AT&T/T-Mobile Merger: What it Means for the Industry

Jun 14, 2011 — Allan Pulga

AT&T announced plans to buy out T-Mobile USA back in March (see Merger), but a lot has happened since then, according to Maisie Ramsay of Wireless Week.

May 31 was the deadline for filing an opposition to the FCC about the merger and up until that day, more than 15,000 comments were sent about the merger, Ramsay wrote.

"The volume of comments surged by the thousands last week as people flocked to a website set up by Free Press that made it easier for consumers to voice their opposition to the deal, with more than 10,000 comments filed through the site in a single day last week."
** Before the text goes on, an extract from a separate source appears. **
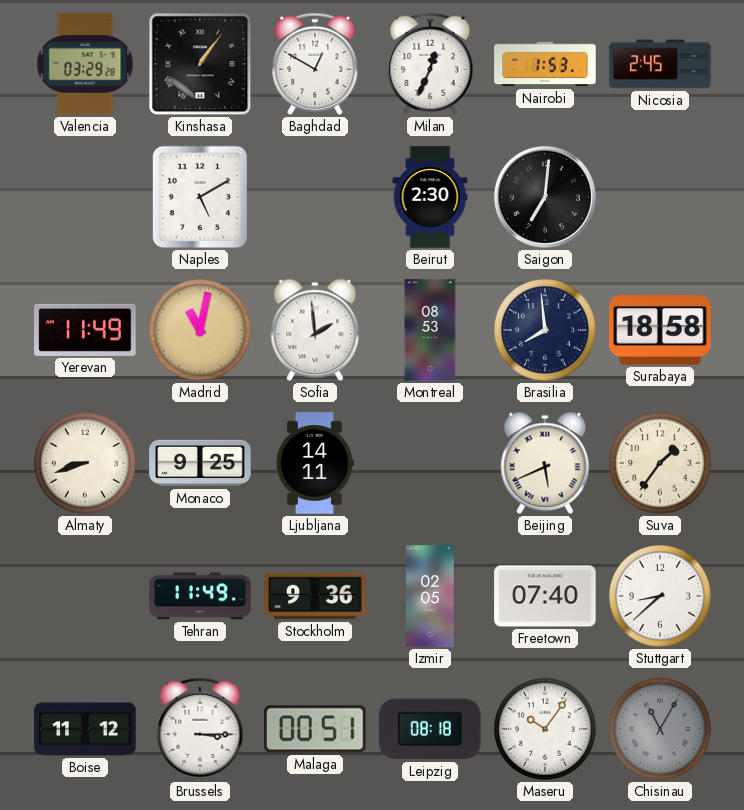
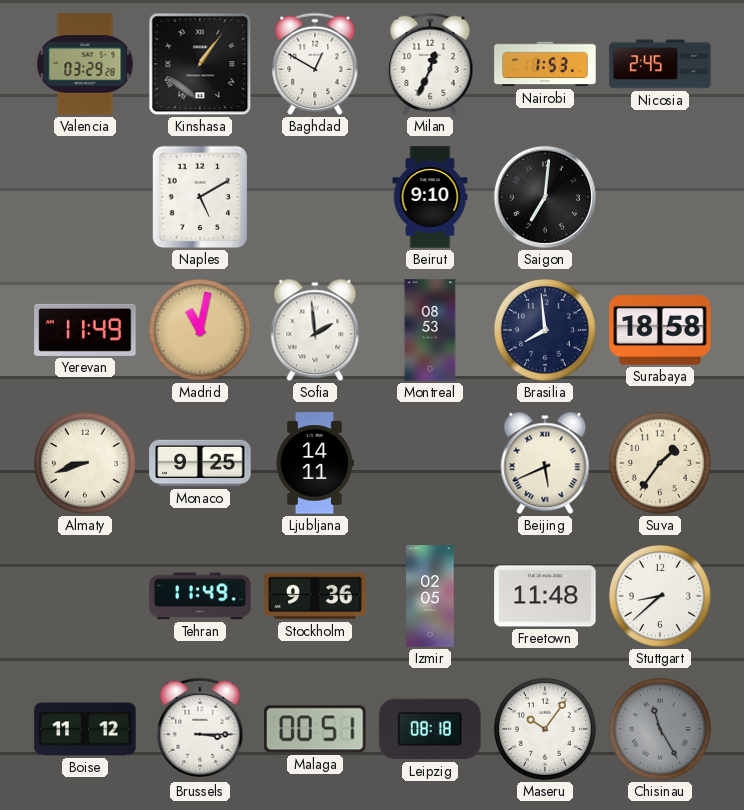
Beirut: 2:30 -> 9:10
Freetown: 07:40 -> 11:48
Chisinau: 11:05 -> 11:25
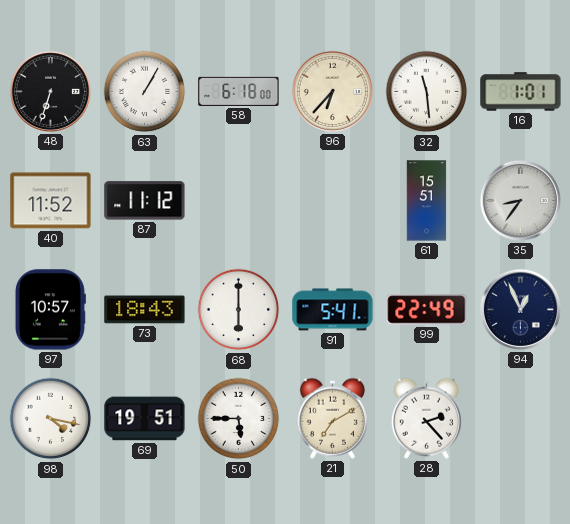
Ramsay did a good job of outlining the context and implications of the deal. Some of the key points:

  • Sprint rumors: There was talk of Sprint buying out T-Mobile last summer, but AT&T brought more cash to the table, buying T-Mobile for $39 billion.
  • AT&T's objective: "The deal was about capacity," she wrote. "By acquiring T-Mobile, with its parallel spectrum holdings, identical network technology and the complementary cell tower placement, AT&T put itself on the fast track to bulwarking its network against an onslaught of mobile data consumption."
  • Opposition: Sprint was one of the first to speak out against the merger, followed by the Rural Cellular Association and Cellular South, and consumer advocacy groups like Public Knowledge and Consumers Union.
  • Their take: "Those against the deal claim it will quash competition, raise prices, limit consumer choice, result in job cuts and ultimately reduce incentives to bring out innovative new products," Ramsay wrote. "Some also have pointed out that many of AT&T's rationales for the deal – namely improvements to its network and an expansion into underserved rural areas – could be accomplished without taking over T-Mobile."
  • Could the deal be blocked? It's anybody's guess, Ramsay writes. "The wireless industry has been on a steady path to consolidation for the past decade without much interference from regulators... On the other hand, the FCC has expressed concerns about consolidation within the wireless industry. Perhaps AT&T's attempt to purchase T-Mobile will be one step too far."
  • Supporters: "AT&T will have to prove to regulators that it is in the public interest to approve the merger," she wrote. The company has boldly claimed the deal "will preserve and promote competition" rather than harm it. Nine governers have gotten behind the merger, aware that expanding AT&T's LTE network to an additional 55 million people will please their constituents. AT&T's promise to expand broadband access has led a number of small business groups to support the deal as well.
  • Deadlines: "Stakeholders (had) until June 10 to issue their rebuttals to oppositions to the merger and replies to those comments are due June 20. The FCC isn't expected to issue a decision on the deal until March 2012, at the earliest."
  • What it all means: "If approved, AT&T's buyout of T-Mobile will have a wide-reaching effect on the wireless industry. The combined company will become the largest wireless operator in the country with about 120 million subscribers. The deal also will give AT&T and Verizon Wireless a combined 80 percent share of the U.S. wireless market."